Somalie: camps de misère à Mogadiscio pour les rescapés de la sécheresse
Des milliers de Somaliens viennent s’entasser dans des camps de misère dans la capitale Mogadiscio, fuyant une terrible sécheresse dans le sud du pays qui leur a pris leurs biens, leur bétail, et souvent aussi des proches.
« Je suis si triste de voir mon enfant avoir faim et d’être incapable de le nourrir », confie à l’AFP Kafia Ali, qui raconte « avoir fui le sud de (la province de) Gedo (sud de la Somalie) pour sauver ses deux enfants de la sécheresse qui tue ».
« Mais la vie dans un camp de déplacés n’est pas mieux que ce que nous avions chez nous, à Bullo Hawo », constate-t-elle avec amertume.
Kafia a trouvé refuge dans le camp de Korane, dans le quartier de Medina, au sud-ouest de Mogadiscio, une succession d’abris de fortune, avec des sacs plastique souvent comme seul toit, qui héberge aujourd’hui 3. 700 familles selon Hussein Botan Hassan, un responsable local.
Par une cruelle ironie, une pluie inhabituelle en cette saison achevait jeudi de rendre plus misérables les conditions de ces déplacés.
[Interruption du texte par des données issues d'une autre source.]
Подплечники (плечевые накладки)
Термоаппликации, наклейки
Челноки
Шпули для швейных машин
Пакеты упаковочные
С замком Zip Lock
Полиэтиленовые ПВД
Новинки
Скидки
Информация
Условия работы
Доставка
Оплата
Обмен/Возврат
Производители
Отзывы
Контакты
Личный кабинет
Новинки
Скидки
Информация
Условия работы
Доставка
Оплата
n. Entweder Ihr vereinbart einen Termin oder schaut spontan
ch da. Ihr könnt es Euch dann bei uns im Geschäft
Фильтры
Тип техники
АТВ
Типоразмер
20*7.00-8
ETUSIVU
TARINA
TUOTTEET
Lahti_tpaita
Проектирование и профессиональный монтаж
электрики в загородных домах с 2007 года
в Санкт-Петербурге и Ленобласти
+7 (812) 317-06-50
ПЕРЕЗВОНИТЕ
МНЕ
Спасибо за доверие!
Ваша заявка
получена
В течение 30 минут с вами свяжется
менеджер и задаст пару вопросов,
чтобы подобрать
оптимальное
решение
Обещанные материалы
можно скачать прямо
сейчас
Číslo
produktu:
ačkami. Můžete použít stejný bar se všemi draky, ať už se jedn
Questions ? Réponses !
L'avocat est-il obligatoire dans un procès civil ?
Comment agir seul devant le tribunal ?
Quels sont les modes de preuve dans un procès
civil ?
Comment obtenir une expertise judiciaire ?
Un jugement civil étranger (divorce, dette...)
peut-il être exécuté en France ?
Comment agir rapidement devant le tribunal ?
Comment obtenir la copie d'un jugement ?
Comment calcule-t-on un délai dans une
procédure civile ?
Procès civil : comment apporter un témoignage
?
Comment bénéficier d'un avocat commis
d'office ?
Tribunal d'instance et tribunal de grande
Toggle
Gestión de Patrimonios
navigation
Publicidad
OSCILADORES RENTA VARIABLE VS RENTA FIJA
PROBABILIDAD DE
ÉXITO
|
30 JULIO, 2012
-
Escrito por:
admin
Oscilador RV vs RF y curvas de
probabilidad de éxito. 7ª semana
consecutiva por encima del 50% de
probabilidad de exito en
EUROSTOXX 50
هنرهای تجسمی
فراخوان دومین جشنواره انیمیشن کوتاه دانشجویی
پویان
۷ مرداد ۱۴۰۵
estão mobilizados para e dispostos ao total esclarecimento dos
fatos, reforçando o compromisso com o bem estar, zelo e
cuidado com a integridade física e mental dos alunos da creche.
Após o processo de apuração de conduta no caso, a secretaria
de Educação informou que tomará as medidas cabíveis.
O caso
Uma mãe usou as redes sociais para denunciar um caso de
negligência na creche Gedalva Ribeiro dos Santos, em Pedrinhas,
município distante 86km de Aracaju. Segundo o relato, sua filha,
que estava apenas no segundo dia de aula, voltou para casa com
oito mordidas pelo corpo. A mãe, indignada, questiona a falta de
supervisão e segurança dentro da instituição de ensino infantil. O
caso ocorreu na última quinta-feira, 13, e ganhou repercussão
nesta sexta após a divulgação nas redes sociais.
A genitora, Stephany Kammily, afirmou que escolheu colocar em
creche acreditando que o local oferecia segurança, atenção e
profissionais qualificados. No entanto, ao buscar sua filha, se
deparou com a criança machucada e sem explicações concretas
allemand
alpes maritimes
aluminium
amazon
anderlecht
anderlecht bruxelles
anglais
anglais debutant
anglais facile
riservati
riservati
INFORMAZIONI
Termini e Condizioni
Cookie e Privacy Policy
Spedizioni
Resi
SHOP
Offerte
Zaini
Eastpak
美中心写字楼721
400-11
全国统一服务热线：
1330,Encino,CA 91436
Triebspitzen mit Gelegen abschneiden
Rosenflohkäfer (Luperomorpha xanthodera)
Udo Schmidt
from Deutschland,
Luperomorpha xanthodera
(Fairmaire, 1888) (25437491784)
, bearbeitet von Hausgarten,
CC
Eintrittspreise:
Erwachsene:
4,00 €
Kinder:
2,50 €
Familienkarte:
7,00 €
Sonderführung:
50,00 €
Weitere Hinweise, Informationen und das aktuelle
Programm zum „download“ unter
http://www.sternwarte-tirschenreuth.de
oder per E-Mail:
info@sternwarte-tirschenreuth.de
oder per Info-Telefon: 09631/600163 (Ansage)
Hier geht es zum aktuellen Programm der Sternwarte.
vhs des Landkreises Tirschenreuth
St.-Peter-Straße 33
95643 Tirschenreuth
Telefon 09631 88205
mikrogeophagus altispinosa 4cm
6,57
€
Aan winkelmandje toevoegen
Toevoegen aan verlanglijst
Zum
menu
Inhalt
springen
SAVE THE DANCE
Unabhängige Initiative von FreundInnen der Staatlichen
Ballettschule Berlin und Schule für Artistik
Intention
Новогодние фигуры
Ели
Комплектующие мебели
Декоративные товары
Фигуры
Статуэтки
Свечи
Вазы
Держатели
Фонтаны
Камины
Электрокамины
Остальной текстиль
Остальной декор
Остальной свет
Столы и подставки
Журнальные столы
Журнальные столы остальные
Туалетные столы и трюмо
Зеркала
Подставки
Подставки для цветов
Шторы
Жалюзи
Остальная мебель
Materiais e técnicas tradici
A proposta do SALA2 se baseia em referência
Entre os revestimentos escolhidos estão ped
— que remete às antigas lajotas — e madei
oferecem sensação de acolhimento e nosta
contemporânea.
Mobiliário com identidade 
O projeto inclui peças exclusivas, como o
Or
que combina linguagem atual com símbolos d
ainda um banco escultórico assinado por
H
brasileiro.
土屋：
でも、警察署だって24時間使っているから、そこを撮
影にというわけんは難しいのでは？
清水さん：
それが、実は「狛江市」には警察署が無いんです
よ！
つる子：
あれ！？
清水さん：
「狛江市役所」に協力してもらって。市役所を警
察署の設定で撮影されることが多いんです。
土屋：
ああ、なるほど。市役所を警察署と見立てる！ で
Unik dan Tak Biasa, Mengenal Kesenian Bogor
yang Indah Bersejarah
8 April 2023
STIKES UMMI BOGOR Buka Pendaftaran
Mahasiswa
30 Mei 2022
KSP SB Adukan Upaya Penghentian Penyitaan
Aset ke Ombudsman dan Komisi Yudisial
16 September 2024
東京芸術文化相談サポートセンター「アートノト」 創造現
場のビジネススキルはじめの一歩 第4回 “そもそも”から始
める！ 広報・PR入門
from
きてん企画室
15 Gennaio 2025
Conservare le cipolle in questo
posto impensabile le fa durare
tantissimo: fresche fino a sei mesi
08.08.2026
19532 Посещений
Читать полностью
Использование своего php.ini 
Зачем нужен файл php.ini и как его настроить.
« Quand vous avez faim, le froid peut tuer. Les gens ont faim et sont totalement démunis », témoigne une dame âgée, également déplacée, Batula Moalim Ahmed.
« Ma femme était quelqu’un de formidable, qui s’occupait très bien de nos trois enfants. Mais quand elle est tombée malade et qu’elle avait faim, personne n’a pu l’aider car la famille n’avait pas de nourriture à lui offrir », raconte Mohamed Aden, un autre déplacé.
Quand son épouse est décédée, « nous avons quitté Diinsor (région de Bay, sud de la Somalie) avant de mourir à notre tour », ajoute-t-il en pleurant.
« Avant, je possédais des vaches, des chèvres et quelques chameaux, mais aujourd’hui je suis un mendiant, veuf, dans un camp de déplacés. Dieu l’a voulu ainsi », poursuit cet homme de 62 ans.
Beaucoup des déplacés de Mogadiscio ont ainsi perdu leurs récoltes, puis leur cheptel, dans le sud du pays contrôlé majoritairement par les islamistes shebab, et frappé par une des pires sécheresses de ces dernières décennies.
« L’absence de toilettes empoisonne notre vie. Nous ne pouvons pas jeter les excrèments comme ça, cela serait insalubre. Nous sommes peut-être pauvres, mais nous sommes des êtres humains qui méritons le respect », s’indigne Abduilkadir Mohamed.
La rougeole a fait son apparition et « a emporté la vie d’un garçon hier », selon un employé humanitaire.
Une mère de famille venant de l’hôpital Aden Adde montre un demi kilo de viande de chèvre: « regardez ce que nous a donné l’hôpital. Mes enfants auront de la viande ce soir, et je vais également la partager » avec d’autres déplacés. Des habitants de Mogadiscio, à la situation pourtant très précaire, tentent également de venir en aide à ces plus misérables qu’eux.
Déjà confronté à l’insurrection des islamistes shebab, le fragile gouvernement de transition somalien a créé un comité national chargé de faire face aux conséquences de la sécheresse, mais il reconnait que ses moyens sont limités face à l’ampleur de la crise.
Le Programme alimentaire mondial (PAM) indique nourrir 300. 000 personnes à Mogadiscio en moyenne mensuelle, dont 85. 000 repas chauds fournis quotidiennement aux plus défavorisés.
La plupart des déplacés de Mogadiscio viennent des régions de Bay, Bakol et Lower Shabelle. 54. 000 autres habitants du sud du pays ont traversé la frontière pour le seul mois de juin pour échouer dans des camps surpeuplés, au Kenya ou en Ethiopie.
Près de trois millions de personnes, soit un Somalien sur trois, a besoin d’aide humanitaire selon les Nations Unies. Le niveau de malnutrition sévère des enfants a presque doublé depuis mars en Somalie, devenant le plus élevé au monde, selon le Comité international de la Croix rouge.